In announcing the decision to skip the five-day U.N. Treaty on the Prohibition of Nuclear Weapons talks from March 3, Iwaya told a press conference that nuclear deterrence under the Japan-U.S. alliance is "essential to defend our nation."
Apparently with China, North Korea and Russia in mind, Iwaya stressed that Japan faces "the most complicated and severe security environment" since the end of World War II, and attending the upcoming gathering could "send a wrong message and pose a problem" for the nation's security.
Japan, not a member of the ban treaty, has been under the protection of the U.S. nuclear umbrella in the postwar era and skipped the previous two meetings in 2022 and 2023. The third one will take place ahead of the 80th anniversary of the U.S. atomic bombings of Hiroshima and Nagasaki in August.

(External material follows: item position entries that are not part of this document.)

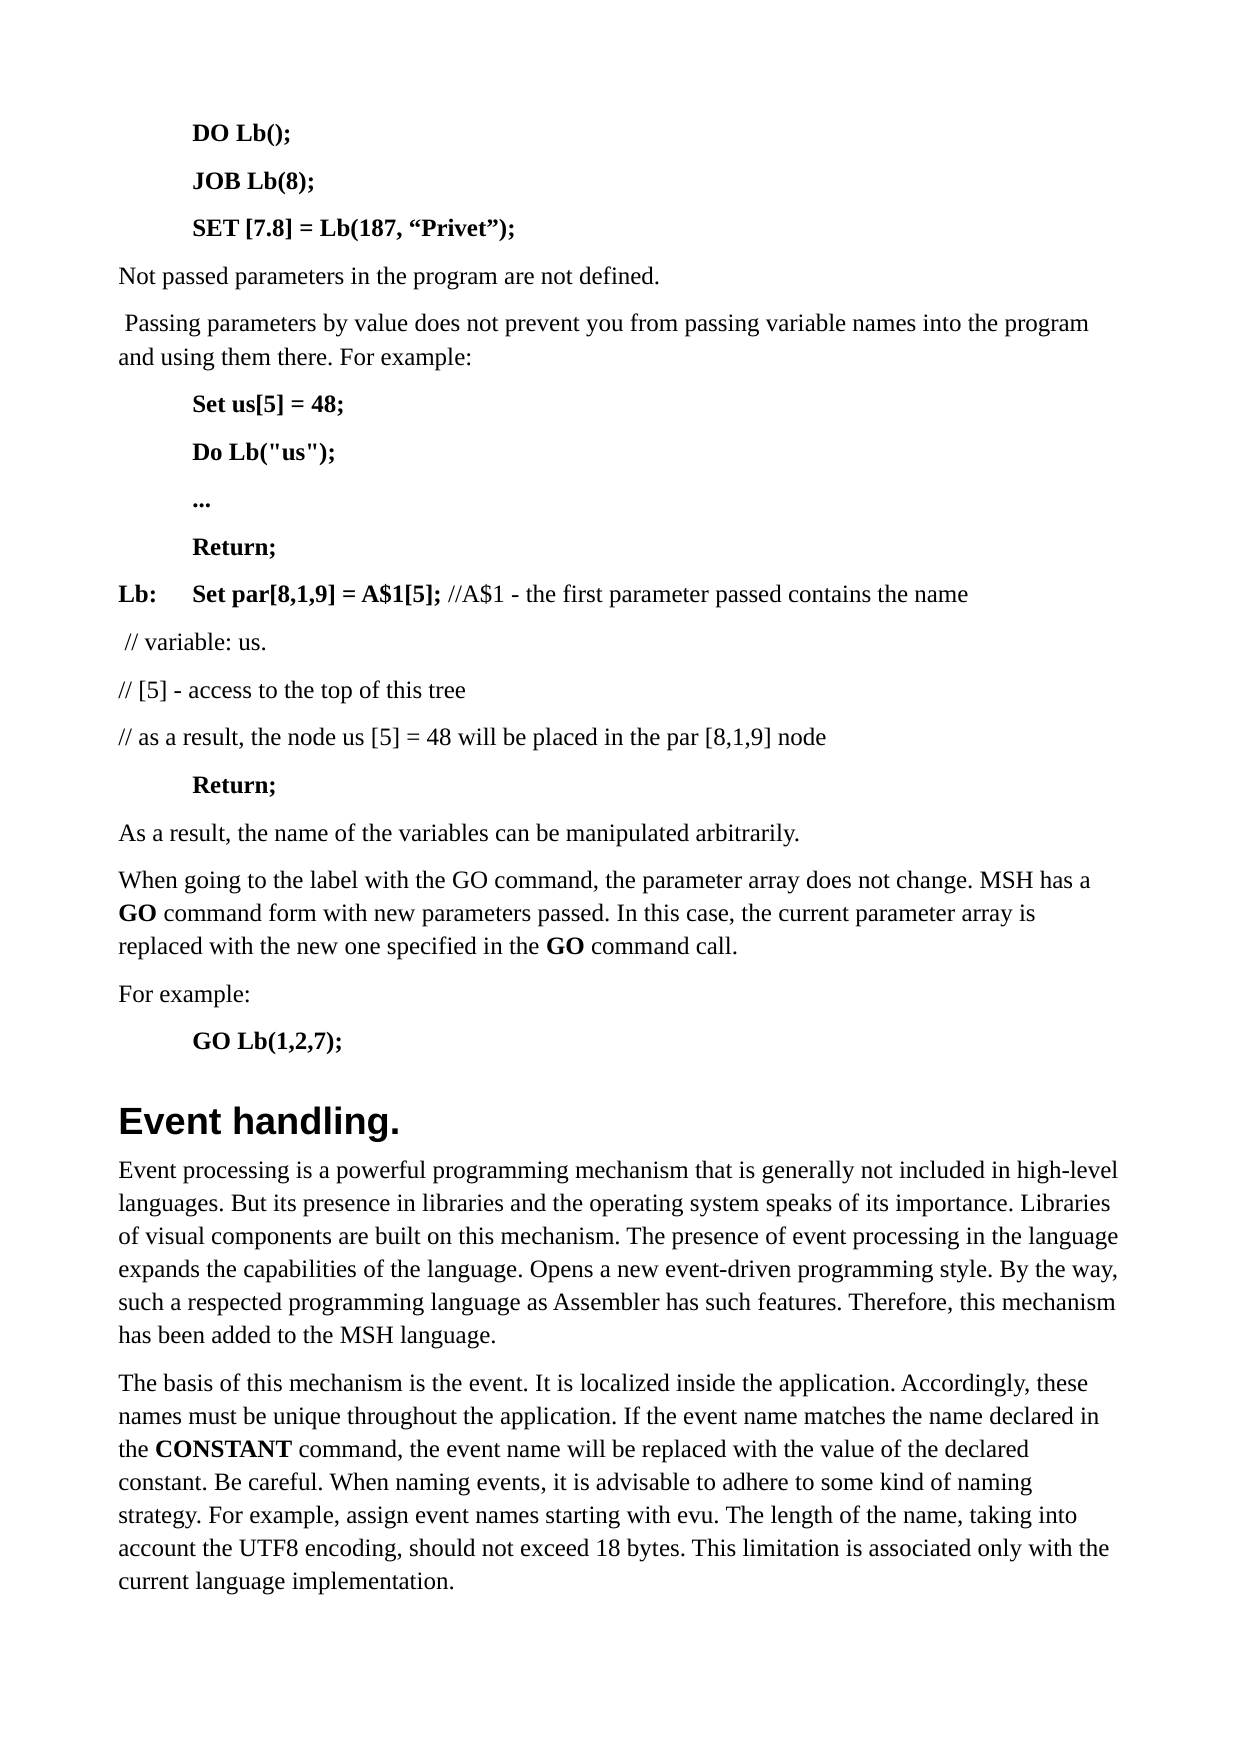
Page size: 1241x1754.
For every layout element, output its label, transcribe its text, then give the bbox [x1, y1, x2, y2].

text // as a result, the node us [5] = 48 will be placed in the par [8,1,9] node [118, 722, 1122, 751]
text Set us[5] = 48; [118, 389, 1122, 418]
text As a result, the name of the variables can be manipulated arbitrarily. [118, 818, 1122, 846]
text Do Lb("us"); [118, 437, 1122, 466]
text For example: [118, 979, 1122, 1008]
text // variable: us. [118, 627, 1122, 656]
text // [5] - access to the top of this tree [118, 675, 1122, 703]
text JOB Lb(8); [118, 166, 1122, 194]
text The basis of this mechanism is the event. It is localized inside the application. Accordingly, these names must be unique throughout the application. If the event name matches the name declared in the CONSTANT command, the event name will be replaced with the value of the declared constant. Be careful. When naming events, it is advisable to adhere to some kind of naming strategy. For example, assign event names starting with evu. The length of the name, taking into account the UTF8 encoding, should not exceed 18 bytes. This limitation is associated only with the current language implementation. [118, 1368, 1122, 1595]
subtitle Event handling. [118, 1099, 1122, 1143]
text DO Lb(); [118, 118, 1122, 147]
text Lb: Set par[8,1,9] = A$1[5]; //A$1 - the first parameter passed contains the name [118, 579, 1122, 608]
text Return; [118, 532, 1122, 561]
text Not passed parameters in the program are not defined. [118, 261, 1122, 290]
text GO Lb(1,2,7); [118, 1026, 1122, 1055]
text Passing parameters by value does not prevent you from passing variable names into the program and using them there. For example: [118, 308, 1122, 370]
text When going to the label with the GO command, the parameter array does not change. MSH has a GO command form with new parameters passed. In this case, the current parameter array is replaced with the new one specified in the GO command call. [118, 865, 1122, 960]
text Event processing is a powerful programming mechanism that is generally not included in high-level languages. But its presence in libraries and the operating system speaks of its importance. Libraries of visual components are built on this mechanism. The presence of event processing in the language expands the capabilities of the language. Opens a new event-driven programming style. By the way, such a respected programming language as Assembler has such features. Therefore, this mechanism has been added to the MSH language. [118, 1155, 1122, 1349]
text SET [7.8] = Lb(187, “Privet”); [118, 213, 1122, 242]
text ... [118, 484, 1122, 513]
text Return; [118, 770, 1122, 799]
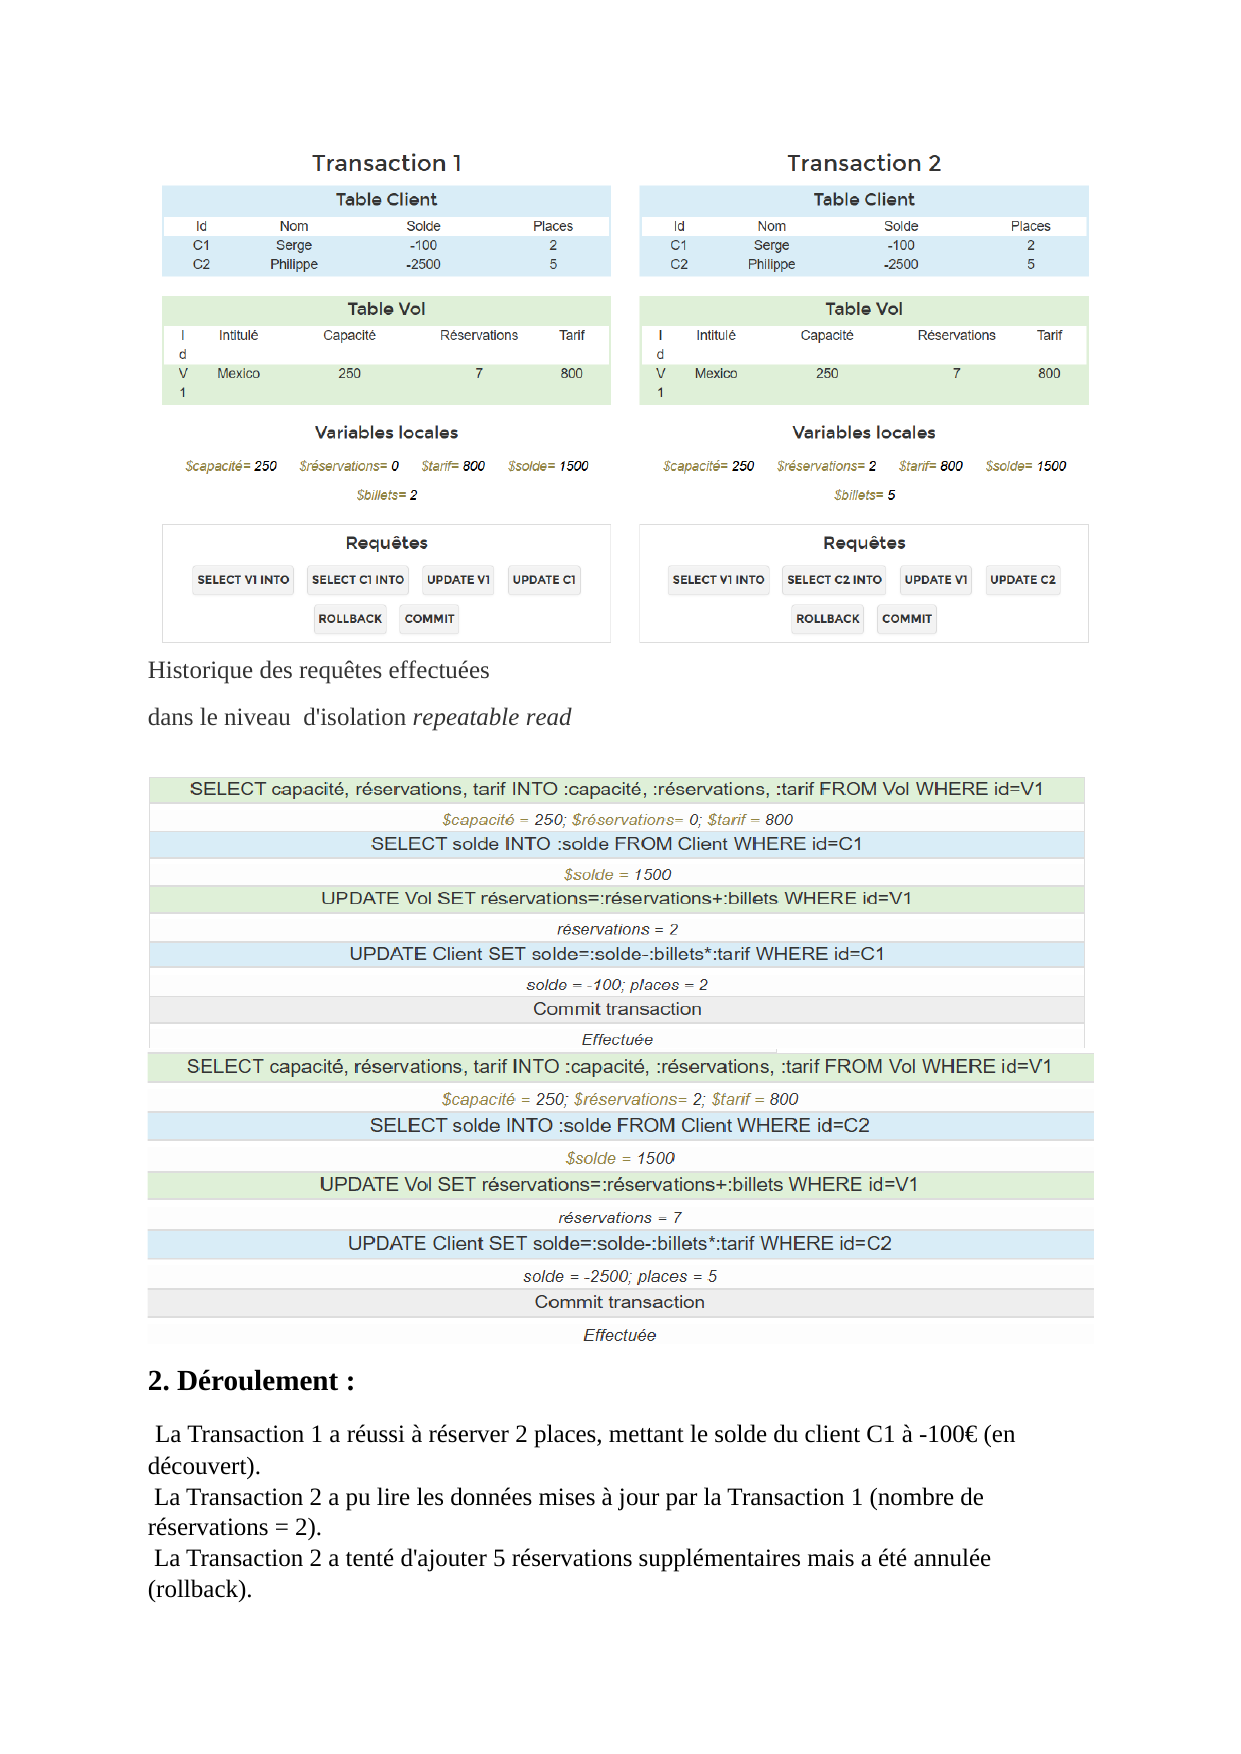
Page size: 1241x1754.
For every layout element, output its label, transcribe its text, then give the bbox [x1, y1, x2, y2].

text La Transaction 1 a réussi à réserver 2 places, mettant le solde du client C1 à -100€ (en découvert). [148, 1415, 1093, 1480]
text La Transaction 2 a pu lire les données mises à jour par la Transaction 1 (nombre de réservations = 2). [148, 1482, 1093, 1541]
text dans le niveau d'isolation repeatable read [148, 702, 1093, 731]
text La Transaction 2 a tenté d'ajouter 5 réservations supplémentaires mais a été annulée (rollback). [148, 1543, 1093, 1603]
text 2. Déroulement : [148, 1363, 1093, 1396]
text Historique des requêtes effectuées [148, 653, 1093, 684]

Iwaya said the government had reviewed cases of nations taking part as observers in past treaty gatherings, including Germany, before concluding that attending is "not necessarily effective."
"We have to face the reality of the ongoing nuclear arms race," Iwaya said, adding that the treaty is "incompatible" with the concept of nuclear deterrence and unlikely to obtain consent from nuclear states.
He also said that the Nuclear Non-Proliferation Treaty -- which recognizes just Britain, China, France, Russia and the United States as nuclear-weapon states, and allows for the peaceful use of nuclear energy -- is the "only universal" pathway for nuclear disarmament.
Those five nuclear powers have not acceded to the nuclear ban pact, which was adopted in 2017 with the support of 122 countries and regions and entered into force in 2021 after 50 of them ratified it.
Japanese Prime Minister Shigeru Ishiba has pledged to work on realizing a "world without nuclear weapons," as his predecessor Fumio Kishida did, with the government's efforts attracting attention after Nihon Hidankyo won the Nobel Peace Prize last year.
The Japanese atomic bomb survivors' group, as well as the city and prefectural governments of Hiroshima and Nagasaki, has demanded that the government join the conference as an observer. Taking office in October, Ishiba had said he would "seriously think" about Japan's participation.
Terumi Tanaka, co-chair of Nihon Hidankyo, also known as the Japan Confederation of A- and H-Bomb Sufferers Organizations, called the latest decision "extremely regrettable."
In a statement, he urged the government to sign and ratify the pact "as soon as possible" and lead global efforts toward a nuclear-free world.
The ruling Liberal Democratic Party led by Ishiba has also no plans to send its members to the New York conference, while its junior coalition partner, the Komeito party, known for its traditionally pacifist and dovish stance on security issues, is set to dispatch a lawmaker.
Komeito leader Tetsuo Saito said he sincerely regrets the government's decision and that his party will ask it for a "thorough explanation" for Japan's absence from the meeting.